Willis explained that however, the city is operating under financial stress detailing the chronic cash flow issues making it extremely difficult to pay current bills, make payroll, pay down outstanding debt and pay high repair bills on worn out police cars, sanitation trucks and equipment which needs to be replaced. “We are currently facing $1.2 million in debt right now, all that reflecting our outstanding checks, unpaid bills held by the city clerk, and the loss of revenue to replenish our general fund account,” commented Willis.
“Case in point, our city should not be in the business of selling weeks of vacation. This line item alone is a budget buster and I have been unable to get the council to stop this as well as other budget reduction ideas,” explained Willis.
Page 2 of 2 - Using a power point presentation, Willis explained the trend of the city's on going cash flow problem. Willis explained that the city does not have a strong enough cash position to pay down accounts payable in a timely manner and the unpaid bills held by the city clerk continues to increase year after year.

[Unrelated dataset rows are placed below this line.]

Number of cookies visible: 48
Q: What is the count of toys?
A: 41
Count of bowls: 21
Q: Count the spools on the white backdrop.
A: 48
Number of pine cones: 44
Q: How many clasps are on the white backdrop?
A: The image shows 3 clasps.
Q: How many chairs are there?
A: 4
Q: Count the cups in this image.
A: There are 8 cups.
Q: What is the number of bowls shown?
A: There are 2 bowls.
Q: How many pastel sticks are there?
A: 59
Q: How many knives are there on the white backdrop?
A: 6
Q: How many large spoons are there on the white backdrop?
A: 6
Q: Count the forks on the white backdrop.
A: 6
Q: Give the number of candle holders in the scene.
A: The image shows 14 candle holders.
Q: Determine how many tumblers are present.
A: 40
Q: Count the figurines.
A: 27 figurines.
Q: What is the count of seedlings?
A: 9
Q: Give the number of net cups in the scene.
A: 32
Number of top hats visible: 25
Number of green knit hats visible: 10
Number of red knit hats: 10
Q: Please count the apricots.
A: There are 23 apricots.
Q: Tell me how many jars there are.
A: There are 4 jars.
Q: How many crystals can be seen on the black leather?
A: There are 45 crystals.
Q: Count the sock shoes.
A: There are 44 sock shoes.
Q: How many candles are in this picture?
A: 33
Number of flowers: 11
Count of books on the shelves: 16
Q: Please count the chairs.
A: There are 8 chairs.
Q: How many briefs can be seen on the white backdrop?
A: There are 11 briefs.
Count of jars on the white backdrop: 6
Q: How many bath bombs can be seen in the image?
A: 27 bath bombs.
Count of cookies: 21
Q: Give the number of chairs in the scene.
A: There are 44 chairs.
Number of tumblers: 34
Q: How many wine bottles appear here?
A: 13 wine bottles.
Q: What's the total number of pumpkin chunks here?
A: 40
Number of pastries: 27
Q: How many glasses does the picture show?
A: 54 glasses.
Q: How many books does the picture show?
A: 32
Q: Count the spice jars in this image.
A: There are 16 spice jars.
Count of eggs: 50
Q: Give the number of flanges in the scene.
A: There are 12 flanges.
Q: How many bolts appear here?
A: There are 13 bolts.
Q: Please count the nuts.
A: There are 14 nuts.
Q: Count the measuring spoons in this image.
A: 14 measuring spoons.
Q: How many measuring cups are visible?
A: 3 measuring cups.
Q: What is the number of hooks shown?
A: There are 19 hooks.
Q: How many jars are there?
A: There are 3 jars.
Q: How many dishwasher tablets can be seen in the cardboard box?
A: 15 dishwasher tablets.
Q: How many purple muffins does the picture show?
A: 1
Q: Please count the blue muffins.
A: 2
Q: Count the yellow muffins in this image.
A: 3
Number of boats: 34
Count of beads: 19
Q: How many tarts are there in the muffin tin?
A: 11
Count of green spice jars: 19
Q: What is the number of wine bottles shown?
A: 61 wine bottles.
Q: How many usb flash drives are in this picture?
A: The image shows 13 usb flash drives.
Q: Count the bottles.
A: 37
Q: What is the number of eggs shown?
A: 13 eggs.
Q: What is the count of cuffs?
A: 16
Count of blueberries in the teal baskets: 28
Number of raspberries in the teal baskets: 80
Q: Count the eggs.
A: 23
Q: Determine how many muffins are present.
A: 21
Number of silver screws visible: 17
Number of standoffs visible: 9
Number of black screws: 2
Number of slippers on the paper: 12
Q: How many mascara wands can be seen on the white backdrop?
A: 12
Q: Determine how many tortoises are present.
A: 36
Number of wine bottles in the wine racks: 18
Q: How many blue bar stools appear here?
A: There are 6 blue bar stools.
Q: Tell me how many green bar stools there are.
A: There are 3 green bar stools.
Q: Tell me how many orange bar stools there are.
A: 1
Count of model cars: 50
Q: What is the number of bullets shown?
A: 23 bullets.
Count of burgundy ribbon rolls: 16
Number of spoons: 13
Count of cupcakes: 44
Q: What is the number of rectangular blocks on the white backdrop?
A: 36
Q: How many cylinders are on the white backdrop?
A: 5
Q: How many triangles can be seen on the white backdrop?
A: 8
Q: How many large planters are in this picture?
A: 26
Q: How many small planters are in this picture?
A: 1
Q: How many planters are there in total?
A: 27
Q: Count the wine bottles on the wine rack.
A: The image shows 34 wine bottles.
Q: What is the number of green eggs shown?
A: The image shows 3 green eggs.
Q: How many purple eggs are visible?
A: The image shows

“The reason for our cash flow problem is due to the decline in revenue and our failure to cut expenses fast enough,” commented Willis. Willis explained that across-the-board spending cuts would not get the job done. “We have to put the revenue option on the table and make it an integral part of our deficit reduction and balancing our budget,” commented Willis.
Willis stressed that the Willis administration and the council must work together to develop a satisfactory plan to resolves serious financial problem facing the city. “Having a divided city government is the greatest single challenge facing our city in 2013,” added Willis. Willis explained that the biggest factor preventing our community from recruiting industry, balancing the city's budget and reducing the staggering crime rate as well as solving other problems lies at the table. “We must move beyond the blame game to focus on solutions to solve our financial problem. I do not look at you as my enemy, and you must not look at me as your enemy,” commented Willis.
Willis provided the council and listening audience with other improvements that are being made in the city including the financial assistance that the Helena-West Helena Police Dept. received from Southern Bancorp, the bullet proof vests purchased by the Phillips County Port Authority and the FEMA grant that was applied for the purchase of a snorkel truck in which the Delta Regional Authority (DRA) will put up matching funds for this purchase.
“In closing, I remain optimistic about the future of our city. We may have many challenges ahead of us but I look forward to working cooperatively with the city council in partnership to help our city rebound from this recession without slashing city services. Together, with a common purpose, we can and will build a brighter future for Helena West Helena and Phillips County.